#### EXTRACTED INFORMATION:
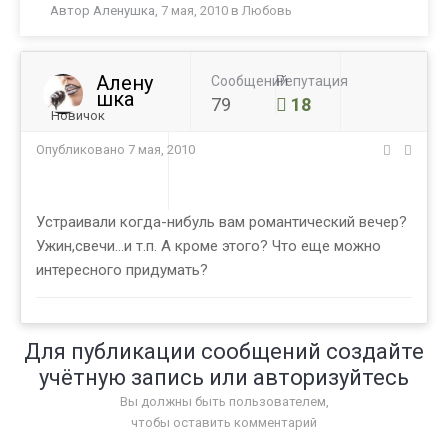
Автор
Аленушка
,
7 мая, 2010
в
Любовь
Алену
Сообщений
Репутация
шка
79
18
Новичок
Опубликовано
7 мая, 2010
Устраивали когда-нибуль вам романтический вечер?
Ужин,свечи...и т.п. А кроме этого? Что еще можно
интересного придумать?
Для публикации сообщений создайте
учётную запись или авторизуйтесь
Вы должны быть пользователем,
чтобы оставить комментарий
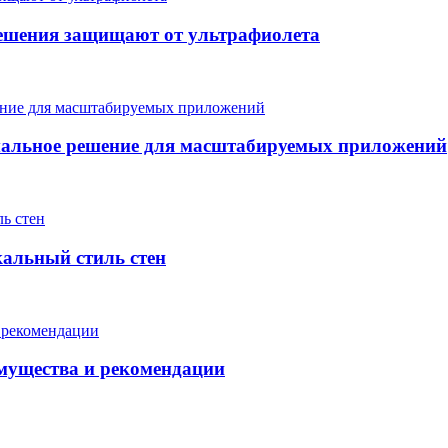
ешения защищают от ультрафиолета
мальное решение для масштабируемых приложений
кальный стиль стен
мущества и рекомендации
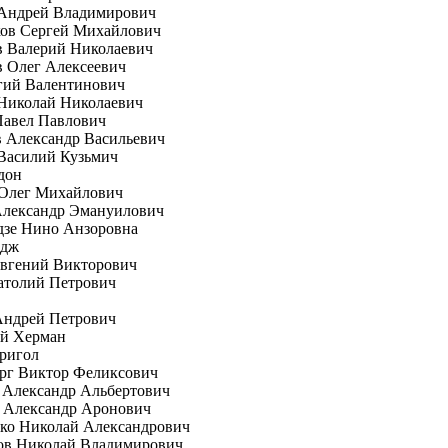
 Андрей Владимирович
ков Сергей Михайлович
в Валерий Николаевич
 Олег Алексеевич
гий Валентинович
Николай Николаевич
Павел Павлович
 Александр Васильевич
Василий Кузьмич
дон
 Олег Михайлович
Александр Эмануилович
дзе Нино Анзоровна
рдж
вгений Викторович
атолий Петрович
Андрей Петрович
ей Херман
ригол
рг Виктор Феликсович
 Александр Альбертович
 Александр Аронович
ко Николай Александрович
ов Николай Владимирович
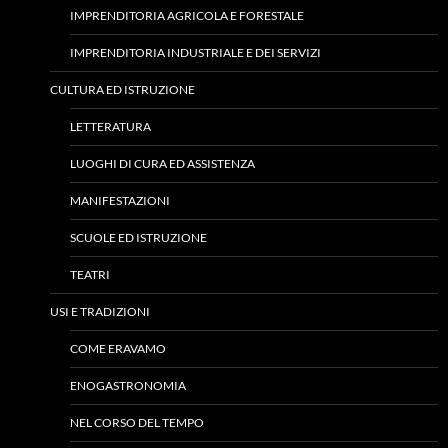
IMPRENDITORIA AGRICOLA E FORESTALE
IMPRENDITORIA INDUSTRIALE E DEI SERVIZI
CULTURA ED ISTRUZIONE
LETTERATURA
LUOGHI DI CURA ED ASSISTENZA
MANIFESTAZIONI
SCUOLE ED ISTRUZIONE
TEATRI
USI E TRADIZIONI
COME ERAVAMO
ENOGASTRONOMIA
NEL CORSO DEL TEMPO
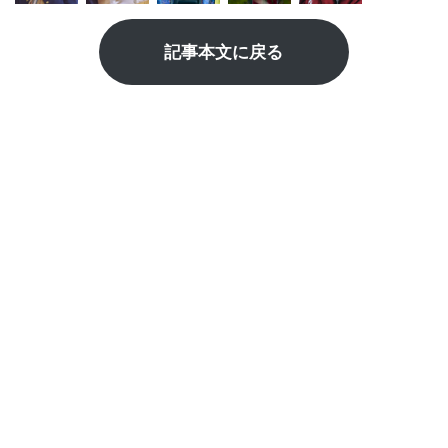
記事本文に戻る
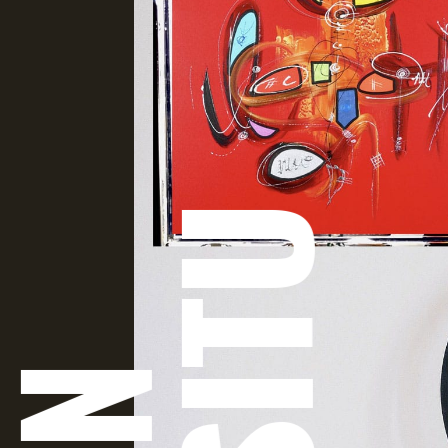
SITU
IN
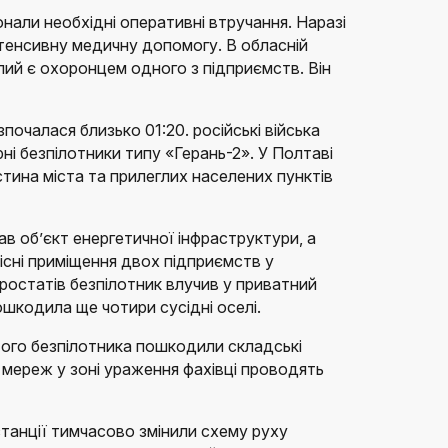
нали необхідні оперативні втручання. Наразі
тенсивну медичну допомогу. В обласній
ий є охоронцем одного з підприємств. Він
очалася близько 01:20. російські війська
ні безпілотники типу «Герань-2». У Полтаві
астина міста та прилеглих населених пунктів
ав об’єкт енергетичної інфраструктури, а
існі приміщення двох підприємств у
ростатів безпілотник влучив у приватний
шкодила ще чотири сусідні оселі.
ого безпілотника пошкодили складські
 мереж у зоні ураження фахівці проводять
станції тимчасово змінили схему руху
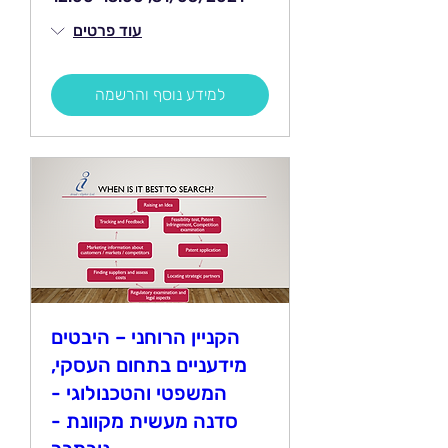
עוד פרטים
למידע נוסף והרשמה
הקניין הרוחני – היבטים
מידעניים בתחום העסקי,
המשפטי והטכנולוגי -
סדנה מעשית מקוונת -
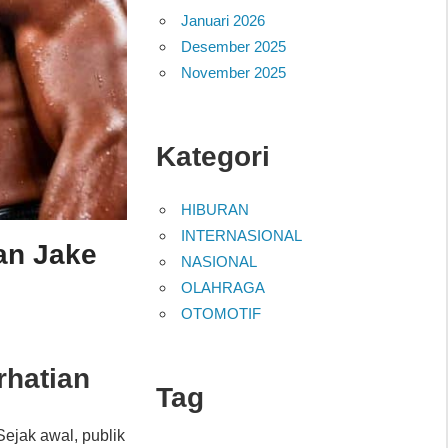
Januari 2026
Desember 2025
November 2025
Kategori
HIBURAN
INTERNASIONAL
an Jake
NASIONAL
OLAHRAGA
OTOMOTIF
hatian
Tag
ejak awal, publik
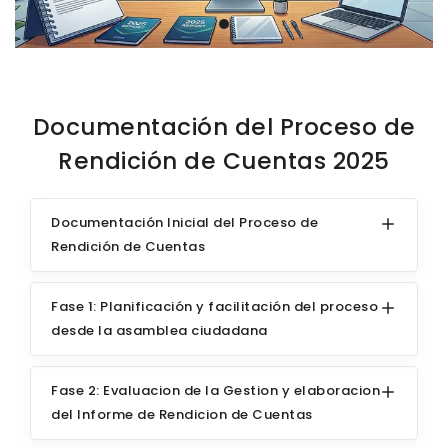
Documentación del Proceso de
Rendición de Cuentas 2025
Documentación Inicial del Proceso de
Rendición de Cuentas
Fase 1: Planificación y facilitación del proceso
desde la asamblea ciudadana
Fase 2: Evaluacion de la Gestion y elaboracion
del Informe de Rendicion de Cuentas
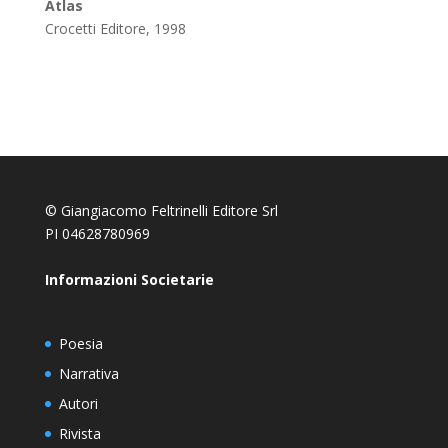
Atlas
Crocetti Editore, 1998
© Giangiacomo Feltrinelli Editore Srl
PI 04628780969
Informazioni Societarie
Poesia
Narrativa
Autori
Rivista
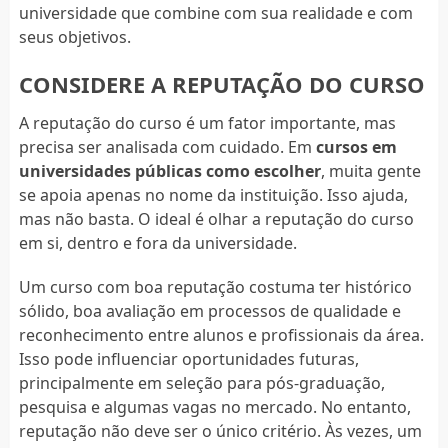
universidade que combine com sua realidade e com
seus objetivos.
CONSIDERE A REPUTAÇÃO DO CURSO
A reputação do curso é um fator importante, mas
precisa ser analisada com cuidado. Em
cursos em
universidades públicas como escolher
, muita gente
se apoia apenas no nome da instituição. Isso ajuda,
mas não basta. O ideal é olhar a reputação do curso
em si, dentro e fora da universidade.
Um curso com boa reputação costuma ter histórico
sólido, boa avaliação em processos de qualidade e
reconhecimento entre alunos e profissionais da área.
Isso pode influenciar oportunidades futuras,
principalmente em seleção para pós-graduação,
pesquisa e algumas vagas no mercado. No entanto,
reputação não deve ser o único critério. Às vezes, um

#### INSTRUCTION:
Please output the lines above beginning at the line with "ejak awal, publik" and ending after the line with "Crocetti Editore, 1998", precisely as written and with no pictures.

#### RESPONSE BELOW:
ejak awal, publik
Documentación del Proceso de
Rendición de Cuentas 2025
Documentación Inicial del Proceso de
Rendición de Cuentas
Fase 1: Planificación y facilitación del proceso
desde la asamblea ciudadana
Fase 2: Evaluacion de la Gestion y elaboracion
del Informe de Rendicion de Cuentas
Atlas
Crocetti Editore, 1998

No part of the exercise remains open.